In the media 07/11/2013

Read the article on the Winnipeg Free Press's website.



Nick Saul wants to make food banks a thing of the past.

The Toronto-based activist is taking a giant step toward that goal with plans to open 15 community food centres across Canada, including one in Winnipeg's Gilbert Park neighbourhood.

"The basic response over the last 30 years to hunger is somebody stands in a line, picks up some not-very-healthy food and feels smaller for having gone through that experience," he said in a recent interview at the Winnipeg Free Press News Cafe.

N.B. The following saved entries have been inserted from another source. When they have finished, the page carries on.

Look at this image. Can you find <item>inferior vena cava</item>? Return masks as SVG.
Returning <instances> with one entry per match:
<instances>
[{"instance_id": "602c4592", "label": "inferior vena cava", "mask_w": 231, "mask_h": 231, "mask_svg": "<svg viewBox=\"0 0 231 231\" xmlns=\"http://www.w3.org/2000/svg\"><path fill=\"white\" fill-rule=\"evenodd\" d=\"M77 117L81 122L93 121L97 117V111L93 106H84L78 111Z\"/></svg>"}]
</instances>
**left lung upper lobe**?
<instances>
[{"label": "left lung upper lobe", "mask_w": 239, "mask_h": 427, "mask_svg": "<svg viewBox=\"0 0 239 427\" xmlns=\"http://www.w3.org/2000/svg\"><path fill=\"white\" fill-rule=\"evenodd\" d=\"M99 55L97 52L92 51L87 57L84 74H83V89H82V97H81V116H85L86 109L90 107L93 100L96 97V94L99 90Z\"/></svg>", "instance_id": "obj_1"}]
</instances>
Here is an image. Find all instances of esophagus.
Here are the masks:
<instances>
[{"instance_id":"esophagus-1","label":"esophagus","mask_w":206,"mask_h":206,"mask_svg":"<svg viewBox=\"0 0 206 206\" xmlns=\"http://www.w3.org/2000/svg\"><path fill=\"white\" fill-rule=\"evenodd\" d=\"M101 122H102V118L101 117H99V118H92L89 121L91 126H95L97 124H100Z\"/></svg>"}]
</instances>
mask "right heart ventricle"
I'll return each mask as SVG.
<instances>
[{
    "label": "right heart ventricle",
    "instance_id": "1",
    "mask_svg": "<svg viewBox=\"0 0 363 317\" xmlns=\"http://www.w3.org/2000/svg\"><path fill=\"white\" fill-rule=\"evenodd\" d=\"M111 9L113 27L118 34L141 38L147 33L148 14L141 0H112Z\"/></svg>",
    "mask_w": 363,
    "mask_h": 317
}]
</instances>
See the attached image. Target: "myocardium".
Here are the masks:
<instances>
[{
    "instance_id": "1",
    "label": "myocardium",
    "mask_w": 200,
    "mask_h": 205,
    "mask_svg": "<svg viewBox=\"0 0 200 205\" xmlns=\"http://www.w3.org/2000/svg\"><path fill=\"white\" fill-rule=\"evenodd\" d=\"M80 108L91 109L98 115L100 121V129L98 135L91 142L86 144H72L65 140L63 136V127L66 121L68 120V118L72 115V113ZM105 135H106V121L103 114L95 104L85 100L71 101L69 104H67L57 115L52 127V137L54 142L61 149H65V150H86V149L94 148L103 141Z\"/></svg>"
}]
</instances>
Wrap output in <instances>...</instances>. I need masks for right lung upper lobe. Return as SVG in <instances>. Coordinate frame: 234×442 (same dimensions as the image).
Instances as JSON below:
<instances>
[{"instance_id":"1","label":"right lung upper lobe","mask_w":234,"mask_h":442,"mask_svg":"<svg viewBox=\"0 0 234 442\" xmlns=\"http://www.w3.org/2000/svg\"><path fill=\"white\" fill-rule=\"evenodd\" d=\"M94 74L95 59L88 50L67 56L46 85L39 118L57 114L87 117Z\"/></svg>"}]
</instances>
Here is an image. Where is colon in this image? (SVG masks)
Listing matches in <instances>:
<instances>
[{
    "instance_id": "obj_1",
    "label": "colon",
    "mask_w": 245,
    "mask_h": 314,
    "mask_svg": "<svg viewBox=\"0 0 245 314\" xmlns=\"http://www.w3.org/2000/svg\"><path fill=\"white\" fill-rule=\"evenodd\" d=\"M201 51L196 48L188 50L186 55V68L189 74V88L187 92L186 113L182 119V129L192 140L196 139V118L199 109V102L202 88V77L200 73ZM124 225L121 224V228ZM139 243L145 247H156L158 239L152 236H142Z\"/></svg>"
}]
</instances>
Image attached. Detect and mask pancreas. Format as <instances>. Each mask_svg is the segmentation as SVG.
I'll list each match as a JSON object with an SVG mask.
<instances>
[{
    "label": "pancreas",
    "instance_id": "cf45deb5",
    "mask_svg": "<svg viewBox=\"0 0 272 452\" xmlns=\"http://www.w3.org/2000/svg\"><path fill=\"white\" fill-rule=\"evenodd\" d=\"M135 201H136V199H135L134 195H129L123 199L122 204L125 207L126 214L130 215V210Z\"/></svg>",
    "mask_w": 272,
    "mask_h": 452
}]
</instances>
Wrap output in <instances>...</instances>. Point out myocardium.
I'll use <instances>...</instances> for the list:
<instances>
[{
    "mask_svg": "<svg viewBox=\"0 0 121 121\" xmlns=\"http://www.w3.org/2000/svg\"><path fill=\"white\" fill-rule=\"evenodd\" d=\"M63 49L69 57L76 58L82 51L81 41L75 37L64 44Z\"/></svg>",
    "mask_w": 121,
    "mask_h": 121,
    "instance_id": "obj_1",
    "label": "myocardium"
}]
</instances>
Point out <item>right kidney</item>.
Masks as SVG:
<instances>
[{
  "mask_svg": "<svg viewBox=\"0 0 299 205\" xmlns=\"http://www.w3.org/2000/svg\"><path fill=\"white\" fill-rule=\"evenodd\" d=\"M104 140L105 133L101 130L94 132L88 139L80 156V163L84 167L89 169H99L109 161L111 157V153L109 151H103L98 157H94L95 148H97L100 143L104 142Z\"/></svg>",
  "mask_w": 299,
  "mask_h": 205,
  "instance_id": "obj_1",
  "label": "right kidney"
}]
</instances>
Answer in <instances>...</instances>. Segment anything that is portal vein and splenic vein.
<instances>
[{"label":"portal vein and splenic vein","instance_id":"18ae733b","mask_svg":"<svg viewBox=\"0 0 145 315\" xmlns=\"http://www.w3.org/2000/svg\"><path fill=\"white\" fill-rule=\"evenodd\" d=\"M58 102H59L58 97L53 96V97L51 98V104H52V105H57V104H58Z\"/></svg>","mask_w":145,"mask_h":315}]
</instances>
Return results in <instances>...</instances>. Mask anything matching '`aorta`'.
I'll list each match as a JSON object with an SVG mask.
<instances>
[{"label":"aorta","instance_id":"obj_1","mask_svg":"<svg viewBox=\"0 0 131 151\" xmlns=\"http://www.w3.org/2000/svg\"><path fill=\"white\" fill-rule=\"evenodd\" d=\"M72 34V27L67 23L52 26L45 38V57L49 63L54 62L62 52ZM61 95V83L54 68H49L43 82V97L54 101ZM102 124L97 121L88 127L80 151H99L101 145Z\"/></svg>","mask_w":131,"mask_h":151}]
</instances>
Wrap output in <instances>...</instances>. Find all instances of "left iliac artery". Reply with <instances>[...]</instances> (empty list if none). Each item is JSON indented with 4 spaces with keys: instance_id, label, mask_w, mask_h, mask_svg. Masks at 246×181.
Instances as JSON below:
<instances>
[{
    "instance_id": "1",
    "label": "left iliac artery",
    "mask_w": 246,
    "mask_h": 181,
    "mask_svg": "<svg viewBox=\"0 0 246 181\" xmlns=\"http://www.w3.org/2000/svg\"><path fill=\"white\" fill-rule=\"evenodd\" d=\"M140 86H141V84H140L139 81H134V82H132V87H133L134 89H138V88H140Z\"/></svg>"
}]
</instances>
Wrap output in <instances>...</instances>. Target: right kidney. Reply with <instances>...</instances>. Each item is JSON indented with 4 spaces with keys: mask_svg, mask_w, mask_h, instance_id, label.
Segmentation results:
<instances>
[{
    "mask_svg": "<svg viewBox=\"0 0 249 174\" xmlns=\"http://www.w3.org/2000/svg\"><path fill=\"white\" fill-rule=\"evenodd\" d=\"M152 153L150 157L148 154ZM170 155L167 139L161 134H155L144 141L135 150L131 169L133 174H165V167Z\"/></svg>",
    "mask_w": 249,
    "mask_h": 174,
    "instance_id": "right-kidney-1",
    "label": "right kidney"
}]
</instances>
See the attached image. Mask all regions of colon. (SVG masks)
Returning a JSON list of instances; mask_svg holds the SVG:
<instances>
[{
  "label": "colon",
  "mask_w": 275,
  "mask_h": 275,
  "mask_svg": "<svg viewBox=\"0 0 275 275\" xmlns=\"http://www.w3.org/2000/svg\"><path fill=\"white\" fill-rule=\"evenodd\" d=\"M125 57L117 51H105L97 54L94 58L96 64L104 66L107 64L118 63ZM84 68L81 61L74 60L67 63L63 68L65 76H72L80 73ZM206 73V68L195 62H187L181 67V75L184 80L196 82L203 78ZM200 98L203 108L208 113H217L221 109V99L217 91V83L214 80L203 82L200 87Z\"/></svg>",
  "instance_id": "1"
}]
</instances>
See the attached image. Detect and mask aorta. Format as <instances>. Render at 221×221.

Community Food Centres Canada, which is going to be a joint production with the Norwest Community Health Centre, is in the process of moving into a new 3,000-square-foot space on Tyndall Avenue.
'The basic response over the last 30 years to hunger is somebody stands in a line, picks up some not-very-healthy food and feels smaller for having gone through that experience' -- Toronto-based activist Nick Saul

Saul's goals are ambitious -- he wants to create a healthier attitude toward food and help lower-income people be part of the process. A gardening program and a community kitchen will be available to patrons.
He said Canada has increasingly developed a two-tiered health system where "the rich get organic and the poor get diabetes."

Saul's brainchild is the result of working in low-income neighbourhoods in Toronto.

He thought there had to be something better than the food-bank model so he talked to as many people as he could to see what was needed.

"They were pretty clear. They wanted to be cooks, gardeners and engaged citizens, all through the power of food. We built a centre (the Stop in Toronto) that is dignified and responsible, and that uses food to build health, hope, skills, community, pleasure and joy, all those great things that come from food," he said.

Renovations are scheduled to begin on Tyndall this month and be completed by late in the year before a ribbon-cutting next January.

Kristina McMillan, director of the Norwest Co-op Community Food Centre, a health and social-service agency, has started a community consultation to help ensure the programs she develops are appropriate for the neighbourhood. She'll be directing the cooking classes, the gardening club, the free meal program and peer advocacy training.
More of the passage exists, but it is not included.